*Text excerpt*.
Here is some validation for you: I think you are fabulous. Also, your thoughts on people five billion years from now? Just a sudden shocking drop into cosmic depths. It was striking. I love when writing does that — just jolts me out of my everyday world for a moment.
mary, your words are so true:
you absolutely don’t know if your partner will love you forever. it’s so hard to balance living every day and not thinking about that, only thinking, i love this person and he loves me, but at the same time, realizing that it’s not necessarily forever. i tell myself it’s not ignoring the future but being unafraid of it, and not letting whatever possible futures are out there dictate how i feel now. it’s also hard to balance loving yourself and being strong on your own, and being strong enough to open yourself to other people, and with that, the possibility of getting hurt, but also the possibility of joy.
Angela,
I would like to meet a person who doesn’t crave external validation. Really, I would.
You want to know what I think?
No one, exception those with serious mental disorders, doesn’t want external validation.
My DOGS want external validation for crissakes!
I am always validating everyone.
I validated at least five drivers today for letting me into their lanes, by waving a silent “thank you.”
I say thank you to people who vacate the toilet at a store or restaurant, even if it turns out they didn’t even flush.
Maybe I should work on stopping the validating, since I’m positive that I can’t stop wanting to be validated.
I’ll get back to you on my progress.
HOOT!, Irene: “even if it turns out they didn’t even flush.”
Okay, I realize this is a bit off-topic, but
WHY CAN’T THE HOVERERS WIPE THEIR URINE OFF THE TOILET SEAT?
It’s up to them if they don’t want to get cooties, but, I’m near-sighted!
I can’t see their little puddles of urine on the seat!
Just saying.

*The data*.
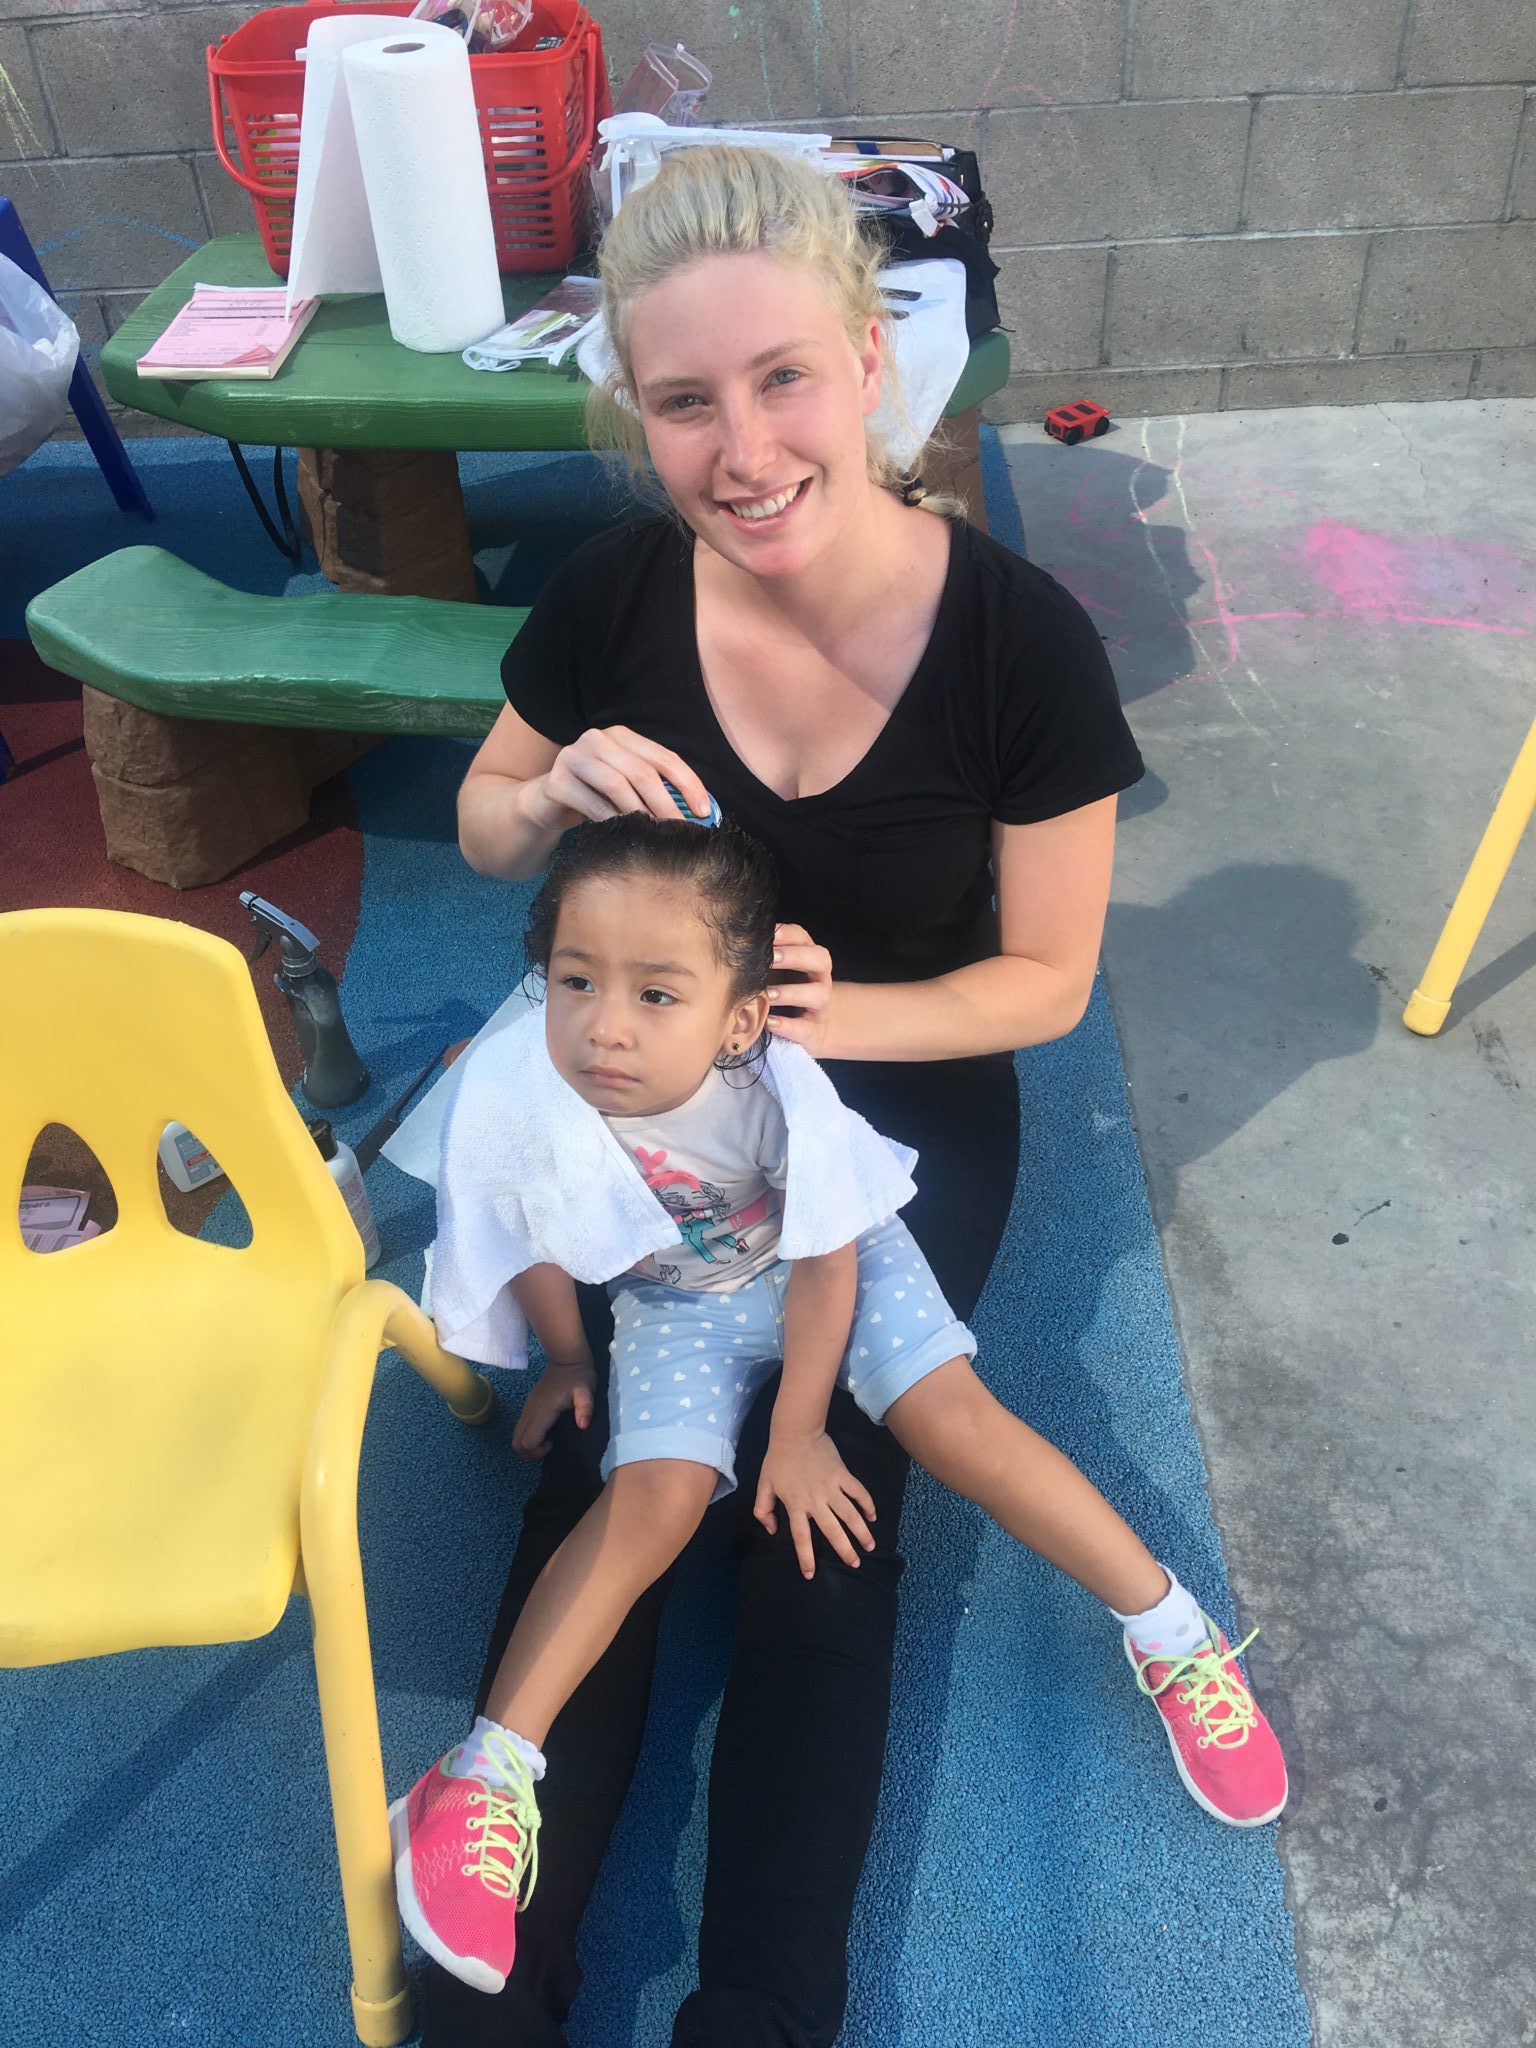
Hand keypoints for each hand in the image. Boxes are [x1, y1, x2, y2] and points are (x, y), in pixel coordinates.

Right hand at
--
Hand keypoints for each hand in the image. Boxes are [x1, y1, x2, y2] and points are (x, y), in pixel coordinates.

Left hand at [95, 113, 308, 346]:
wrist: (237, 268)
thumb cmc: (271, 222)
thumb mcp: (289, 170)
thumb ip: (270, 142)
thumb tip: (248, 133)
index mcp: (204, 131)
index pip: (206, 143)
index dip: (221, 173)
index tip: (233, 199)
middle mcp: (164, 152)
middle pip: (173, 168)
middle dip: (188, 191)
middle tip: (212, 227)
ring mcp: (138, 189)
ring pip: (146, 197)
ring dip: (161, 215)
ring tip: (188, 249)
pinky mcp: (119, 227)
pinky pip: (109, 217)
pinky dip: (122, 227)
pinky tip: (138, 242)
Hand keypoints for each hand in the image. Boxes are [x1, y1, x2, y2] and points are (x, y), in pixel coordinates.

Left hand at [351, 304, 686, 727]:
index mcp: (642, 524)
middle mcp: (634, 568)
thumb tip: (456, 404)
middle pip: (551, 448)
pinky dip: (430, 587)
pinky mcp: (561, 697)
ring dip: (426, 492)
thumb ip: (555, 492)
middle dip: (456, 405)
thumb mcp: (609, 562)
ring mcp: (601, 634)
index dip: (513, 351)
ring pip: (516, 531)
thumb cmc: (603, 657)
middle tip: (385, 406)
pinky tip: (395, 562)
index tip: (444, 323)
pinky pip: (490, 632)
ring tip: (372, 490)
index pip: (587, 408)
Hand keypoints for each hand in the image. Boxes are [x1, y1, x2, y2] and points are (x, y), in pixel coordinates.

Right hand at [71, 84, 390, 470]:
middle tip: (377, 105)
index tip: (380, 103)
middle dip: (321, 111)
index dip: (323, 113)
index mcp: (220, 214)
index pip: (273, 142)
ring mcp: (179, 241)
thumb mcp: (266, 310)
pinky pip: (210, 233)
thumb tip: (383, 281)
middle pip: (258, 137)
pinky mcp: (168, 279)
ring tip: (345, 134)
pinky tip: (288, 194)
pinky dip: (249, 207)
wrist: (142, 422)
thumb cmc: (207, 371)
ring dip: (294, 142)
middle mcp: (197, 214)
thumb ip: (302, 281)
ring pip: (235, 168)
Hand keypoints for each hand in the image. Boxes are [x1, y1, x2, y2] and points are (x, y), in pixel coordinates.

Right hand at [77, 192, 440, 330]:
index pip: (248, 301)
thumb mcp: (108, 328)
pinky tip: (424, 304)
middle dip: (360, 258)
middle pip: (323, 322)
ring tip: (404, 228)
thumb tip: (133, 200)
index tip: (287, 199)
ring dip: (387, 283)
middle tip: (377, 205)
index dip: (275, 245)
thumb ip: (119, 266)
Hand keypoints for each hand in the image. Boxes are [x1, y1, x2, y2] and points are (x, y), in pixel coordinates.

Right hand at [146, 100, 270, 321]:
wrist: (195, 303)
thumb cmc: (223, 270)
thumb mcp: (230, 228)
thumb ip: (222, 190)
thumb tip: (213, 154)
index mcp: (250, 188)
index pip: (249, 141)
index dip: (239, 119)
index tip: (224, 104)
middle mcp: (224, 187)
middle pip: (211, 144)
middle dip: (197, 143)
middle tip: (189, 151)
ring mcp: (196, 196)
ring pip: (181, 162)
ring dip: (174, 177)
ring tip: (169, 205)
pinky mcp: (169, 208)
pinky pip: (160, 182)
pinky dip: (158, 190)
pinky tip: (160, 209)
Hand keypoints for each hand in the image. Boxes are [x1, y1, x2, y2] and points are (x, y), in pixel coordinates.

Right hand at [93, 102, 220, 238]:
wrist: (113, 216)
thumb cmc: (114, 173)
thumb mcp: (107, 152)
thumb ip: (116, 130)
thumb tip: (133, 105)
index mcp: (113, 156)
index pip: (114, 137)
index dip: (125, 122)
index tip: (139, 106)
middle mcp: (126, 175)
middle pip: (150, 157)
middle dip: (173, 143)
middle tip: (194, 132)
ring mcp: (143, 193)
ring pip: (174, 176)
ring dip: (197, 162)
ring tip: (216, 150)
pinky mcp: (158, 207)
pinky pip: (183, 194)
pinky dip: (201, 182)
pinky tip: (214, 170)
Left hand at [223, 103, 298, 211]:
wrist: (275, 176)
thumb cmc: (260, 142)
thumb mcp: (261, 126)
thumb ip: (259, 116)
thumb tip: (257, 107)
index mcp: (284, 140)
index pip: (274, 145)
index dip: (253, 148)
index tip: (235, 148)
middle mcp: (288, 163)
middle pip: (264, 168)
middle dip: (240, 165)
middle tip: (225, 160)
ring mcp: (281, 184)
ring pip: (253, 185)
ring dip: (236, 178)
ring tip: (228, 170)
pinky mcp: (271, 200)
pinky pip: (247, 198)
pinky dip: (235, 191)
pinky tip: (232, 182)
---
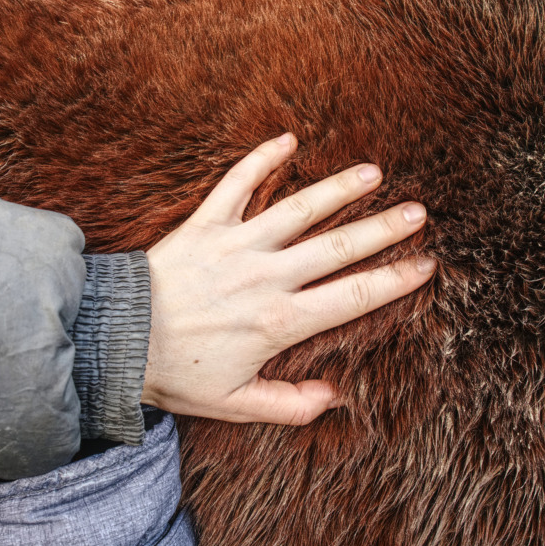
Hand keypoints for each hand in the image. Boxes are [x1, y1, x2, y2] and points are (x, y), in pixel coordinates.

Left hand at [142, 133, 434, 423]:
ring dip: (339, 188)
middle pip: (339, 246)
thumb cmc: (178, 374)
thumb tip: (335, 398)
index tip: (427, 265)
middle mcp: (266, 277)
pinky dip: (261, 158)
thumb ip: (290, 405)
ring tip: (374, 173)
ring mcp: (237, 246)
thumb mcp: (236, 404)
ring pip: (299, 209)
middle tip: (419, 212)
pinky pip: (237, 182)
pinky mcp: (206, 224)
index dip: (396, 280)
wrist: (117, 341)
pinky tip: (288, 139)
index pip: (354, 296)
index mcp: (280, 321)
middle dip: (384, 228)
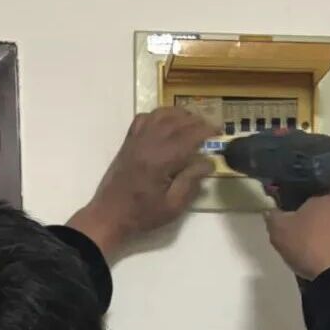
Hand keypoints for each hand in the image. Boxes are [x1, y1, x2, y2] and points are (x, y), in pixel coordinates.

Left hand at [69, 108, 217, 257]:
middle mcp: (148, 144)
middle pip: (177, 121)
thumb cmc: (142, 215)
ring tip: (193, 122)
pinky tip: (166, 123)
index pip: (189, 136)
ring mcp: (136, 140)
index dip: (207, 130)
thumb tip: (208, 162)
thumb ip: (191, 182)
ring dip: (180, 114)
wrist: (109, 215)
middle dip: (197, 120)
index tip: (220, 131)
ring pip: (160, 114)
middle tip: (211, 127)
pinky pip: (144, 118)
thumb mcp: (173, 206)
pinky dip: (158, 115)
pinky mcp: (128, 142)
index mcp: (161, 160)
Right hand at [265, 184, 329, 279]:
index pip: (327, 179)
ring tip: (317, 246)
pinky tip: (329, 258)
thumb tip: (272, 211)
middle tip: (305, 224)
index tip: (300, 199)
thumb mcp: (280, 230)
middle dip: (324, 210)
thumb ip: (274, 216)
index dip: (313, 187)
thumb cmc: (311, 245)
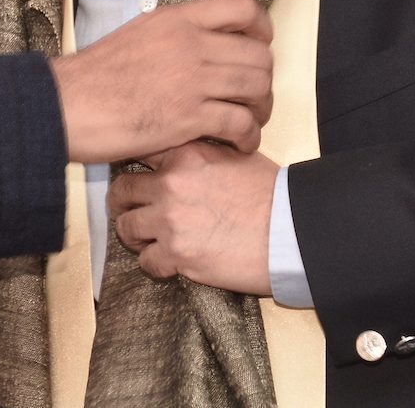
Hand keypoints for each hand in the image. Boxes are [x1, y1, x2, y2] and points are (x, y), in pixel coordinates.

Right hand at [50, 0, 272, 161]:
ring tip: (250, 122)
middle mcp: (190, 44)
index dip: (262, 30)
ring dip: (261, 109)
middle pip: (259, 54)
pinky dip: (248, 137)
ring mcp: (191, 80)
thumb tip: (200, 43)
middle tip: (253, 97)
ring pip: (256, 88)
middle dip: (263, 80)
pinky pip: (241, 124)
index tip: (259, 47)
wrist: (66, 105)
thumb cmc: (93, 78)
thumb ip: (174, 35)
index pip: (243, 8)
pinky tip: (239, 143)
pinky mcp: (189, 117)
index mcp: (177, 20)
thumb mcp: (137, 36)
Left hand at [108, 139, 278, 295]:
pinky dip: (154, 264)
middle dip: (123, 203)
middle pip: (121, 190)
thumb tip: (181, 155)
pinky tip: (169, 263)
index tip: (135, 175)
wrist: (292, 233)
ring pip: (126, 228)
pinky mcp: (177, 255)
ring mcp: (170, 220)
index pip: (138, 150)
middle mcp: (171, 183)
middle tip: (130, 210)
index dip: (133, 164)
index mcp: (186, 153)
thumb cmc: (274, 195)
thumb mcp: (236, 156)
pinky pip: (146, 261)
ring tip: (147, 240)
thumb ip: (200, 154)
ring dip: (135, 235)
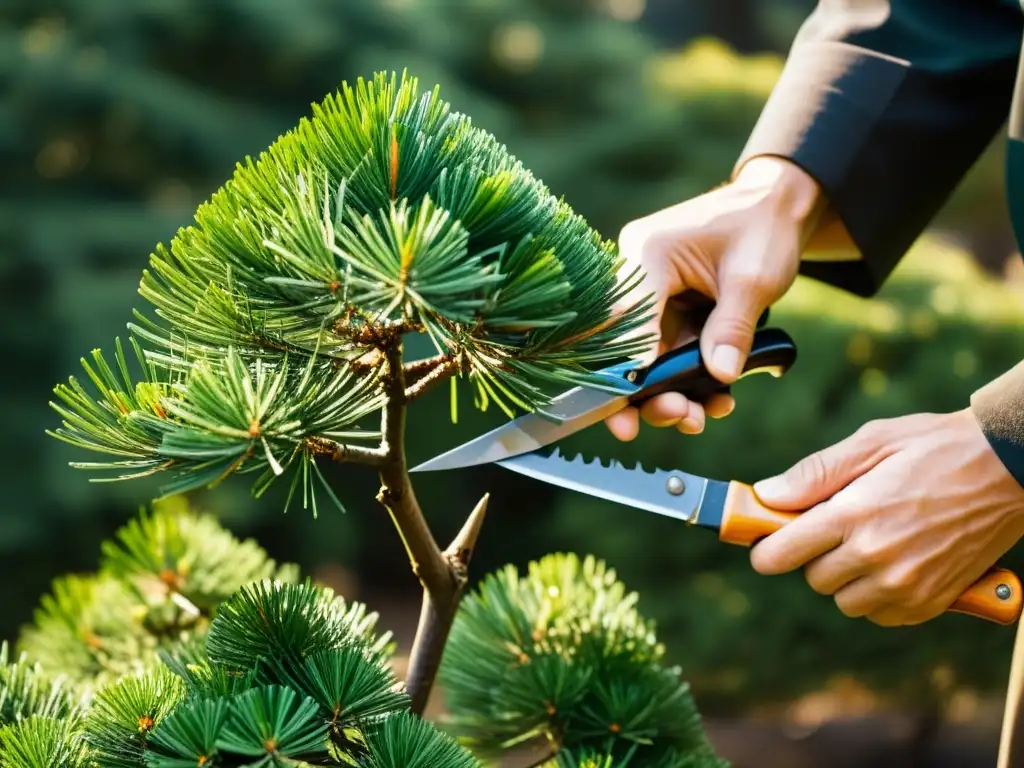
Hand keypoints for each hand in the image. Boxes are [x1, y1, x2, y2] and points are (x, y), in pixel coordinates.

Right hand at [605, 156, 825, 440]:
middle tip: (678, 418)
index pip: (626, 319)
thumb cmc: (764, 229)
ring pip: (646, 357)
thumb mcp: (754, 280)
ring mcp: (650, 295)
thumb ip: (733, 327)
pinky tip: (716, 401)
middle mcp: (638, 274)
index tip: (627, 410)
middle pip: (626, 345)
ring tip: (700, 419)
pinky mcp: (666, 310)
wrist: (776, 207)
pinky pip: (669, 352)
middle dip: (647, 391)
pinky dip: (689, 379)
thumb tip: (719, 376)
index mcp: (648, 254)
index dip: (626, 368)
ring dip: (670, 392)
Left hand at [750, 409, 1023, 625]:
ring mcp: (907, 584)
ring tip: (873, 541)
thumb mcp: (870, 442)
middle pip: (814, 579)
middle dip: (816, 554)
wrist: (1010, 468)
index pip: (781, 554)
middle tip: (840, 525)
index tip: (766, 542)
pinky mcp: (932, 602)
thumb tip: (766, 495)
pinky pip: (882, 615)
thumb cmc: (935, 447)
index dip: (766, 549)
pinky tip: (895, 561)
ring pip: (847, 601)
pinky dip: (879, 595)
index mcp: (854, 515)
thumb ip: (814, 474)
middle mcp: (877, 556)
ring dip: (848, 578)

*Goal of the exercise*.
Extend the comment thread about craving validation, starting after its last line.

*Response to the task*.
Irene, regarding the toilet seat hoverers who don’t wipe their urine off the toilet seat, I think it has to do with their lack of internal validation. Or they could be near-sighted hoverers. I’d recommend that you wait to validate them until you’ve checked the toilet seat. CTTOI, there should be an automatic device that flushes the hoverers down the toilet if they’ve peed on the seat. Oh wait—that’s one of the mandates of the newly-passed Health Care law!
people definitely crave that validation. probably only psychopaths don’t care what anyone thinks.
but i think it’s a fine line between needing a normal amount, and getting dependent on it and equating your self-worth with how much you’re getting. with my boyfriend, i hope i feel secure enough that i don’t need him to gush that he loves me every day; yet everyday simple affection is so important.
regarding non-flushers and near sighted hoverers, i think they’re just incredibly inconsiderate. maybe they’re those psychopaths who couldn’t give two shits (so to speak) about any sort of validation. then again, are they freer than we considerate folk who actually care what others think? something to ponder. . .
Angela,
I live in Miami Beach where the tourist industry is really big. We see zillions of movies, and our main theater is on Lincoln Road in South Beach. It’s crawling with tourists from all over the world. I want people to see how glorious Miami Beach is. I don’t want them to go home and say, people in America pee all over their toilet seats and don’t flush the toilet.
So, I swear this is true, every time I go into the movie bathroom I flush all the unflushed toilets. I do. I go from one stall to another and flush. I also clean the seats with toilet paper and flush again. People probably think I work there by now, although they may wonder why I don’t wear the uniform. They don’t have paper towels in the bathroom, though, only those awful dryers. So I wash my hands with their harsh pink liquid soap and rinse and dry my hands off on my hair. Then I pull out the purel and dose my hands with a good squeeze.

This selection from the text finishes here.